MUMBAI: With global natural gas prices declining significantly in the recent months, urea players are expected to witness a fall in their production cost following lower working capital funding requirements, according to a report.

The Asian spot LNG prices have declined precipitously from USD 9-10 per million metric British thermal units (mmbtu) in December 2018 to about USD 4 per mmbtu now, owing to a supply glut and milder winter demand," rating agency Icra said in a report.

The global natural gas price also witnessed correction in the recent months and the outlook for the same remaining benign, urea players will see their cost of production fall, it said.

While gas costs are a pass-through to the government, the same will result in lower working capital funding requirements for the urea manufacturers, it added.

Natural gas is a key raw material for the manufacturing of urea and comprises nearly 70 per cent of the total cost of producing urea.

As per our estimates, the cost of production of urea falls by around Rs 1,600-1,700 per tonne for each USD 1 per mmbtu fall in the gas price.

Thus the subsidy outgo for the government is also expected to reduce in the current fiscal, which will reduce the backlog for the industry if the fertiliser subsidy is kept unchanged in the coming Union Budget 2019-20, Icra senior vice-president K Ravichandran said.

He said, as for the industry, while the decline in pooled gas prices will reduce the energy savings for the efficient players, it will improve their contribution on production above the cut-off quantity, for which they receive realisation linked to the import parity price of urea.

The government had completed the implementation of the direct benefit of transfer (DBT) for the fertiliser sector in March 2018, though the subsidy is still being routed through the industry, the report said.
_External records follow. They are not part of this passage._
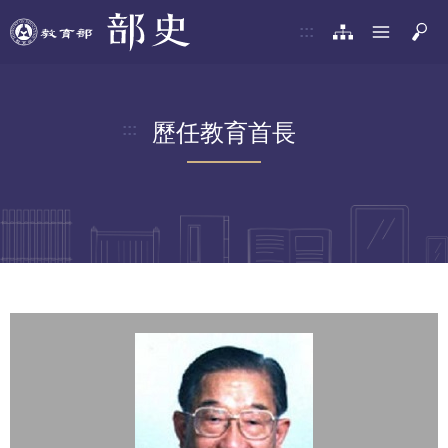
:::
歷任教育首長
:::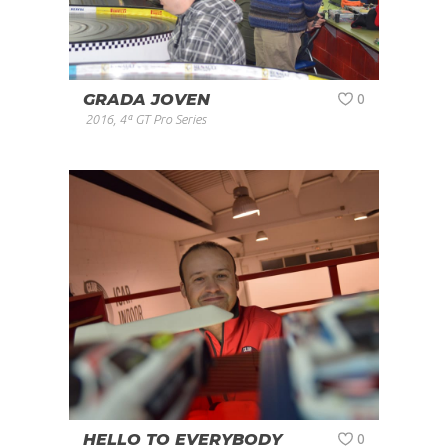
GRADA JOVEN
0
2016
,
4ª GT Pro Series
HELLO TO EVERYBODY
0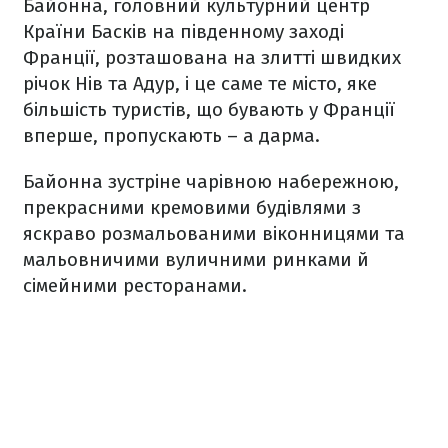
Байонна, головний культурний центр
Країни Басків на південному заході
Франції, розташована на злитті швидких
річок Нів та Адур, і це саме те місто, яке
більшість туристів, що бувають у Франції
вперше, пропускають – а дарма.
Байонна зустріне чарівною набережною,
прекрасними кремовими будівлями з
яскраво розмальованими віконницями та
мальовничими вуличними ринками й
сімейними ресторанами.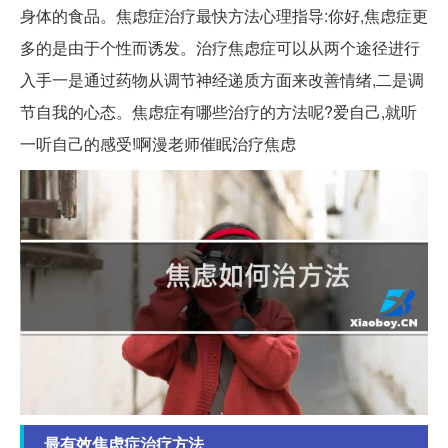
身体的食品。焦虑症治疗最快方法心理指导:你好,焦虑症更
多的是由于个性而诱发。治疗焦虑症可以从两个途径进行
入手一是通过药物从调节神经递质方面来改善情绪,二是调
节自我的心态。焦虑症有哪些治疗的方法呢?爱自己,就听
一听自己的感受!啊漫老师催眠治疗焦虑
最有效焦虑症治疗方法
In recent months there have been reports of the government is planning to introduce DBT to farmers for the fertiliser sector as well on a pilot basis.

The scheme will result in the fertiliser subsidy getting directly transferred to the farmers bank account since they would be paying the full price for the fertilizers, it added.
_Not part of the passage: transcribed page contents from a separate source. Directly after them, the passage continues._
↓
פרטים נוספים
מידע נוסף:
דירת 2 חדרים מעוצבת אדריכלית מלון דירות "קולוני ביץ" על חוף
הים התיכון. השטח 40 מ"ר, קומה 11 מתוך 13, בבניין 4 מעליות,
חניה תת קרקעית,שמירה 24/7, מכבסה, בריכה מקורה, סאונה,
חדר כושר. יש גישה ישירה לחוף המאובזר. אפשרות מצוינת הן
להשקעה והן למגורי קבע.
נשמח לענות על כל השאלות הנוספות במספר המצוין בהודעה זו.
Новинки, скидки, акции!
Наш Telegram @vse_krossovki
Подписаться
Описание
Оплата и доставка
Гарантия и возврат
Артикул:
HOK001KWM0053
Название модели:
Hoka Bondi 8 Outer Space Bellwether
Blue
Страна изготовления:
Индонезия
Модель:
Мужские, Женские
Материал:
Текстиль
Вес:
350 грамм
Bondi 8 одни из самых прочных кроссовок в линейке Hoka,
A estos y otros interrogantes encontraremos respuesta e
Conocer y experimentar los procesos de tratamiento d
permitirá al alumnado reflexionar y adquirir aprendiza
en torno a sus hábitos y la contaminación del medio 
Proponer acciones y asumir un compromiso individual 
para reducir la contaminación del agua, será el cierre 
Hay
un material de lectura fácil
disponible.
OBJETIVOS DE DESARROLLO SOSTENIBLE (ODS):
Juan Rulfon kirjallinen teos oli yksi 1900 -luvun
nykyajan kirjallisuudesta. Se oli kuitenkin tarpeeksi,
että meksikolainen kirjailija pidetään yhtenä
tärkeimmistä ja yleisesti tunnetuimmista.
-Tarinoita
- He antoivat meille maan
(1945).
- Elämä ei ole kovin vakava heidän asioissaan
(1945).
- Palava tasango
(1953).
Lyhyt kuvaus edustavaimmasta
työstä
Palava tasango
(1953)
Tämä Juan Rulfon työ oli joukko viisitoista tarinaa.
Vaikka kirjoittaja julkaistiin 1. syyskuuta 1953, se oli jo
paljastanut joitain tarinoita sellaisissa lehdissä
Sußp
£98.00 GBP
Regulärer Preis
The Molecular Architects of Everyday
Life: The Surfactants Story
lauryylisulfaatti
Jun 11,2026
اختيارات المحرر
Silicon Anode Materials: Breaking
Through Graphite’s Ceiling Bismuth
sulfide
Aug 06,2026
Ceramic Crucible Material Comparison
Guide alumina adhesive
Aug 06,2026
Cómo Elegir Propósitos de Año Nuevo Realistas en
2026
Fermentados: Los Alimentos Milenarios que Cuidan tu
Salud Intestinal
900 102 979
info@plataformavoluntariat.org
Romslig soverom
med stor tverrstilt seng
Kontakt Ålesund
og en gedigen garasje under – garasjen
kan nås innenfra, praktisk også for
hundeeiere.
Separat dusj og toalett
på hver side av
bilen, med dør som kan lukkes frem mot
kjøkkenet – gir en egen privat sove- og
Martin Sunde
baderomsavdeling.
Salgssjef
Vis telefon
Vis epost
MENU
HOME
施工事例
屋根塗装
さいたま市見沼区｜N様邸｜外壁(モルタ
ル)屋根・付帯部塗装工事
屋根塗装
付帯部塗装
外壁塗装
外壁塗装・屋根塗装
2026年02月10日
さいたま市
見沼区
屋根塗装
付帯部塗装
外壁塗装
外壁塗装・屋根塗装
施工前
There have also been discussions held around the implementation of the Nutrient Based Subsidy (NBS) scheme for urea similar to the scheme currently operational for Phosphatic & Potassic (P&K) fertilizers, Icra said.
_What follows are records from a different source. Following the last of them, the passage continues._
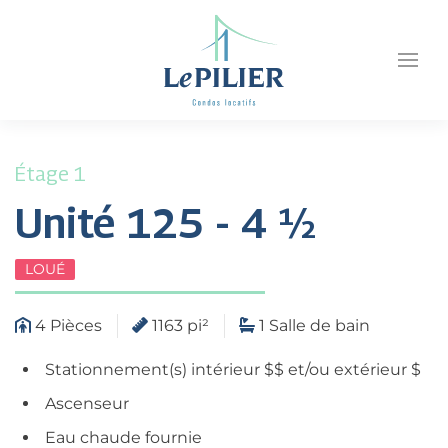
Étage 1
Unité 125 - 4 ½
LOUÉ
4 Pièces
1163 pi²
1 Salle de bain
Stationnement(s) intérieur $$ et/ou extérieur $
Ascenseur
Eau chaude fournie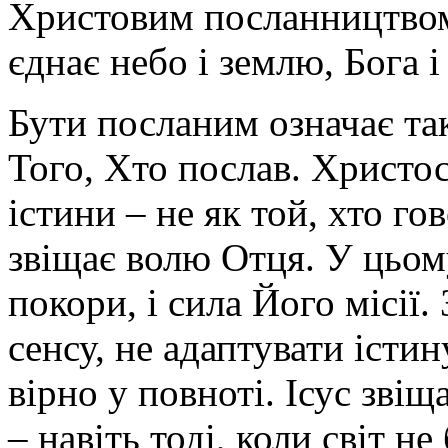
Христовим посланництвом
єднає небо і землю, Бога 
Бути посланим означає та
Того, Хто послав. Христос
істини – не як той, хто го
звіщає волю Отця. У цьом
покори, і сила Його місії.
сенсу, не адаптувати істин
вірно у повноті. Ісус звіщ
– навіть тоді, коли світ не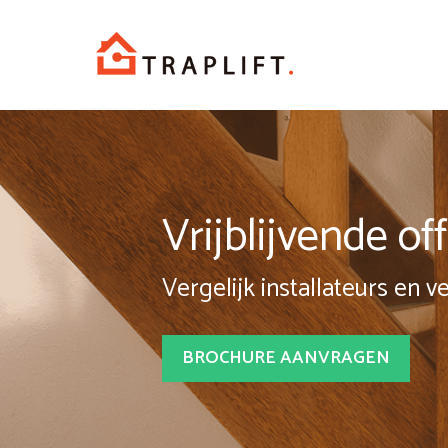
Spring
naar
inhoud
Vrijblijvende o
Vergelijk installateurs en v
BROCHURE AANVRAGEN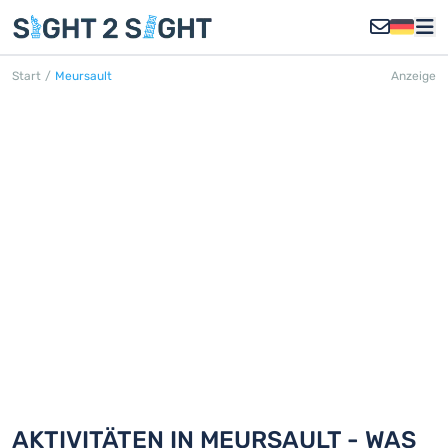
Start
/
Meursault
Anzeige
MEURSAULT
Entdecken Sie 18 Aktivitäten in
Meursault
AKTIVITÄTEN IN MEURSAULT - WAS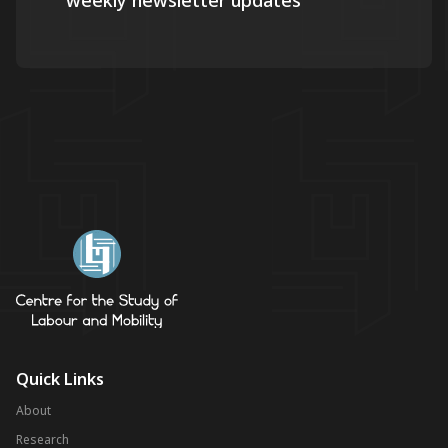
weekly newsletter updates
Quick Links
About
Research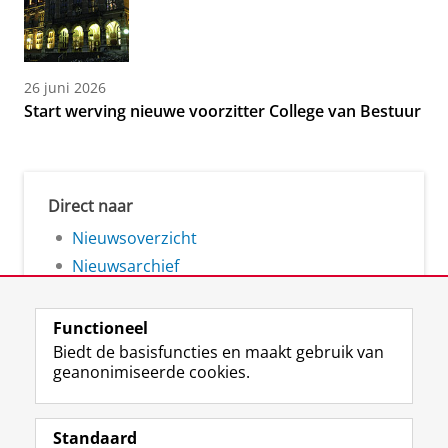
26 juni 2026
Start werving nieuwe voorzitter College van Bestuur
Direct naar
Nieuwsoverzicht
Nieuwsarchief
Functioneel
Biedt de basisfuncties en maakt gebruik van
geanonimiseerde cookies.
F
L
R
I
Y
Volg de RUG
a
i
S
n
o
Standaard
c
n
S
s
u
The NBS will aim at having a uniform subsidy for urea players and the retail price will become free for the players to set, though within a range.

The aim is to reduce the subsidy outgo for the fertiliser industry and also reduce the under-recoveries on account of the non-revision in various cost components.

While the scheme will a positive, the government will need to ensure that the disruption in payout of subsidy at the farmers level is minimized, he pointed out.

With fertiliser prices rising, there could also be some impact on the fertiliser sales volumes as was witnessed post the implementation of the NBS scheme for P&K fertilisers in the country, it said.